As voted by the Religion Newswriters Association’s members, among the year’s most consequential religion newsmakers were Imam Feisal Abdul Rauf, Pope Benedict XVI, Glenn Beck and Sarah Palin, and the U.S. bishops.
How would you have ranked them? Has their influence been harmful or constructive? What issue or person do you expect to have the biggest impact in the year to come?
Too often in 2010, people who made religious news were disappointing.
There were exceptions, like the amazingly ecumenical montage of religious leaders who jumped in and assisted the people of Haiti after that tiny country’s earthquake at the beginning of the year.
But for the most part, religious leaders who made the news did not do all that much to lead or inspire people to get closer to God.
There was Pope Benedict, and Roman Catholic bishops, who, under scrutiny, seem less and less admirable in their handling of alleged cases of sexual impropriety by Roman Catholic priests. The questions I found myself asking the pope were, “What did you know and when did you know it? And how come you took so long to “man up” to the problem?”
There was Bishop Eddie Long, a vociferously anti-gay Baptist preacher and pastor of an Atlanta megachurch, who was accused of having sexual relations with young male members of his church. Bishop Long was strangely quiet in his defense of himself, and ending up settling the case out of court.
There was Sarah Palin, who sought to make news in all areas, including religion. Her opinion that anyone running for public office should have to publicly declare his or her adherence to Christianity. Her opinion reeked of arrogance and insensitivity to the fabric of American society, which is a quilt of many religions, in addition to many races and ethnicities.
There was Pastor Terry Jones, the Gainesville, Florida Baptist minister who, angry about the possibility of a mosque being built near Ground Zero, caused an international stir by saying he was going to publicly burn Qur’ans.
There were the scores of ministers of all faiths who fought against the repeal of “Don’t Ask, Don’t Tell,” stirring up the fear of gay people in the military and in general.
At the end of the day, it felt like religious newsmakers were religious noise makers, more interested in protecting themselves than leading people to God. Call me naïve or altruistic, but I still think the role of religious leaders is to lead people toward service and positive relationships with each other, not toward divisiveness and strife.
Time will tell, but I would bet that “faith and values” will become a hot topic in the 2012 general election, with some religious people becoming newsmakers by attempting to impose their beliefs down the throats of people who might not agree with their views. Religious people tend to make ugly situations far uglier by inserting God into the conversation and standing on a soapbox that they swear God built for “such a time as this.”

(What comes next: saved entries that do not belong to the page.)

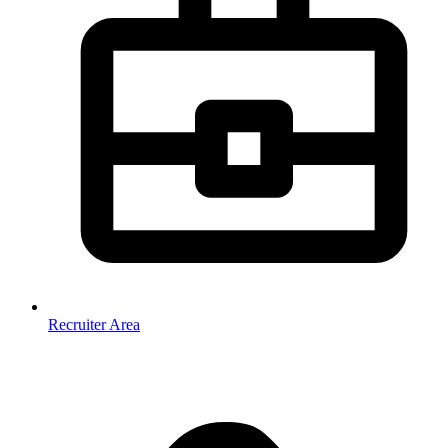
Recruiter Area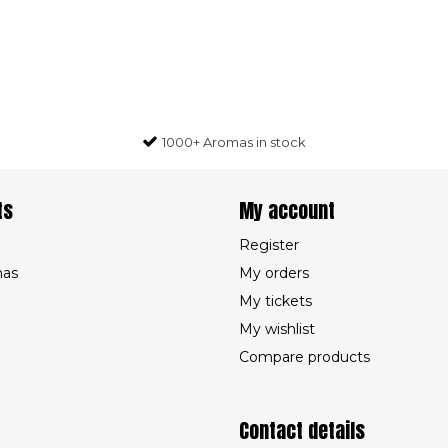
1000+ Aromas in stock
ts
My account
Register
mas
My orders
My tickets
My wishlist
Compare products
Contact details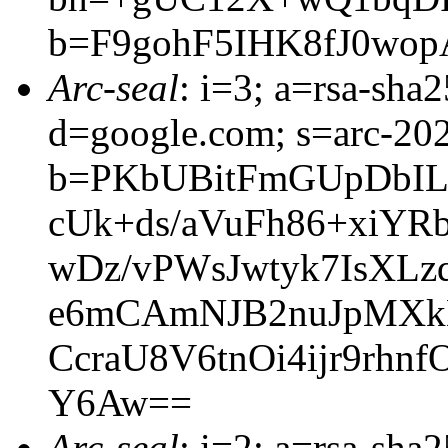
b=F9gohF5IHK8fJ0wo
Arc-seal
: i=3; a=rsa-sha
d=google.com; s=arc-20
b=PKbUBitFmGUpDbI
cUk+ds/aVuFh86+xiYR
wDz/vPWsJwtyk7IsXL
e6mCAmNJB2nuJpMXkE
CcraU8V6tnOi4ijr9rhn
Y6Aw==
Arc-seal
: i=2; a=rsa-sha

Instead of bringing people together, religious newsmakers seem to provide the instruments which people use to tear each other apart.
Then, they pray.
I am holding my breath and praying that I become a religious leader who can and does bring a message of God to people that will help knit the frayed edges of our American religious quilt. Why? Because so many of us, especially the ones who made religious news in 2010, did far more to push people to those edges, rather than bring them to the center where I believe the warmth of the presence of God lies.